Over the weekend, with new revelations emerging in a Brew article about the influence of a Rhino lobbyist in the drafting of the bill, insiders said Scott was open to considering a veto.
Scott’s 11th hour announcement came after a day of intense negotiations among the parties, including a face-saving compromise that would have allowed the bill to be sent back for amendments and brought back for a re-vote.
Middleton agreed to the compromise plan in principle and brought it back to Mosby for his consideration. He and staffer Nikki Thompson turned it down, sources tell The Brew.
Now attention turns to the question of a veto override, which would take place at the next Council meeting to be held on Tuesday, June 8, at 2 p.m.
Whether the veto will be overturned will be the next chapter in what has turned into one of the year’s most intense City Hall dramas.
Thanks to a charter amendment approved by voters last November, only two-thirds majority vote is needed to override a veto, dropping the number from 12 to 10.
When the Council approved the security deposit measure last month, Councilmen Zeke Cohen and Ryan Dorsey were the lone opponents, while Kris Burnett abstained.
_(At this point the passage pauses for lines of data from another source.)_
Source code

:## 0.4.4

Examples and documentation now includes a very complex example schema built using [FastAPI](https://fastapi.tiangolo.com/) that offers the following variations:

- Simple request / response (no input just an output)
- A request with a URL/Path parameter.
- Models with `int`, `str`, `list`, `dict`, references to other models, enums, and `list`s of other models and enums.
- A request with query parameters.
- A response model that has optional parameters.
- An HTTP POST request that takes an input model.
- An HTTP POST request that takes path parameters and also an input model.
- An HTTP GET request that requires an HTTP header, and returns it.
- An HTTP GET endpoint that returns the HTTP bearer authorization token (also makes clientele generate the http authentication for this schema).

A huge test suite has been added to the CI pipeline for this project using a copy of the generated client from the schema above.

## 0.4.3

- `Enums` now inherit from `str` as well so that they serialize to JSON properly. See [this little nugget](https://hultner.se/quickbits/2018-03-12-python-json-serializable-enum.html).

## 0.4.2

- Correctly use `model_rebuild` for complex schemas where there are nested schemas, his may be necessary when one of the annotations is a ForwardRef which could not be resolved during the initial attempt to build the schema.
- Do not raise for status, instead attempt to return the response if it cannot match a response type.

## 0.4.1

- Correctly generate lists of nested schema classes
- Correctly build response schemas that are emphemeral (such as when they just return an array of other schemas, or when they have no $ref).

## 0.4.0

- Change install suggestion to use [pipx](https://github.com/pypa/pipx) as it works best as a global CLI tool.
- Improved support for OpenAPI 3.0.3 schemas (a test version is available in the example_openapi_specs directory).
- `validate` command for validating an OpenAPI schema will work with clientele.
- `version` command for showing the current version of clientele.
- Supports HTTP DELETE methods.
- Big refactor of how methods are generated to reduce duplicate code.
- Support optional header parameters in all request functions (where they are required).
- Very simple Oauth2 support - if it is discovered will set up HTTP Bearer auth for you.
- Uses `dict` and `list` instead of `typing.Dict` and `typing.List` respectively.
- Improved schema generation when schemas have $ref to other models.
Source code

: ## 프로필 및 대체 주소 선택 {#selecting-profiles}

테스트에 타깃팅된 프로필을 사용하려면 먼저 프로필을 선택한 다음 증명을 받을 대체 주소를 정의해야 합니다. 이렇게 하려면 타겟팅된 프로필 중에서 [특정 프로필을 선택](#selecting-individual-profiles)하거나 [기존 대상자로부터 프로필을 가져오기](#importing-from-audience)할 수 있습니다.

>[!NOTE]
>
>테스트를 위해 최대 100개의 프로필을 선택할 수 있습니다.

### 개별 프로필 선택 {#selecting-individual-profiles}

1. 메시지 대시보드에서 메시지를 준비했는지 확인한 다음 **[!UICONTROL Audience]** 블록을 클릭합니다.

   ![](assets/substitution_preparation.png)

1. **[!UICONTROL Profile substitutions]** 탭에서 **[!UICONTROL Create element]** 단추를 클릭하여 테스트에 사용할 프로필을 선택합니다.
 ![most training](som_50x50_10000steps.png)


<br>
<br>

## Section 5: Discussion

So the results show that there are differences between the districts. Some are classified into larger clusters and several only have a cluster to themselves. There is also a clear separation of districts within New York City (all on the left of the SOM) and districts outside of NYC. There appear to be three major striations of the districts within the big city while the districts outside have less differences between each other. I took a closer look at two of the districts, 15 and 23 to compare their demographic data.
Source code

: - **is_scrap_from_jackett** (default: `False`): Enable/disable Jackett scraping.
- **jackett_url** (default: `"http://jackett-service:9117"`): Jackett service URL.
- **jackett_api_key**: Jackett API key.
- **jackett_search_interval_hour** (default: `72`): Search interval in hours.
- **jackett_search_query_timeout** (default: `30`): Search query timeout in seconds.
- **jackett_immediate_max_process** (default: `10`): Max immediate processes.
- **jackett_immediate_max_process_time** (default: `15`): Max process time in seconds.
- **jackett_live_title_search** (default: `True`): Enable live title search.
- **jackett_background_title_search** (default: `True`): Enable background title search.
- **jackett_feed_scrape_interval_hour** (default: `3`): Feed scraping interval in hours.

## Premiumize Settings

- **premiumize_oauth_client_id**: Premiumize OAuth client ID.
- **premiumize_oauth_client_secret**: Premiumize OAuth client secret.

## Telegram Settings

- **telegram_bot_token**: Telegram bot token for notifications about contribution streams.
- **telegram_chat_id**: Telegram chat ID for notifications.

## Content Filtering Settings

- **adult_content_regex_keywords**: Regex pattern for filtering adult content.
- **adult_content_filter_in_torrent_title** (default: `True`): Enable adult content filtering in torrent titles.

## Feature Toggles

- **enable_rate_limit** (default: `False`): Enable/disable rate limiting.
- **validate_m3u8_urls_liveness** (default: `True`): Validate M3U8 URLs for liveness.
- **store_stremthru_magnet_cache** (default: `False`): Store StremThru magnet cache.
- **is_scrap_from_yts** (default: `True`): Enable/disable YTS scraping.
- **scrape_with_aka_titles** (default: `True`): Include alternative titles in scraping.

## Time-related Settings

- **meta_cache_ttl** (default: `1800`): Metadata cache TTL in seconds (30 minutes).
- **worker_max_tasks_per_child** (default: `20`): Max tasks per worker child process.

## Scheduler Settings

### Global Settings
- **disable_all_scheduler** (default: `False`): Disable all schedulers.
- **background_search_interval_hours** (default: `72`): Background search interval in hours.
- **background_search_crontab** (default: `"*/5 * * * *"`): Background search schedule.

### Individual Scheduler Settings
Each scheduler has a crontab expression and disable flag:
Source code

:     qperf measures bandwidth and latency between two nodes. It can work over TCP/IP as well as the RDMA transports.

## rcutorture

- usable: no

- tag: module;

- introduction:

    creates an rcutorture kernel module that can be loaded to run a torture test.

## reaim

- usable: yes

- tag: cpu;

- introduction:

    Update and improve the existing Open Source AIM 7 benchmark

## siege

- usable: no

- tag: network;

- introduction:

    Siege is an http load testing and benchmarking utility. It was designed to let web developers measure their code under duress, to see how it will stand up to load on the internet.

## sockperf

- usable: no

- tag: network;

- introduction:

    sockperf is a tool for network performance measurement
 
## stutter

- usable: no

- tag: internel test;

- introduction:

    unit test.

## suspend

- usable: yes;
Presuming Cohen and Dorsey support the veto, and Burnett again abstains, if three more members abstained or voted no on the override it would fail.
Scott ended tonight’s statement on a conciliatory note.
“I greatly respect the work of the Council to improve the conditions for renters in the city,” he said, adding said he wants to work with Middleton “to bring together stakeholders, including the NAACP and Public Justice Center.”
Scott’s statement did not mention Mosby or the override, but Dorsey, commenting online tonight, pointed to the next chapter of the saga.
“I believe this veto will be sustained by the Council,” he wrote, “And I look forward to working with my colleagues and the mayor’s office to ensure that it is.”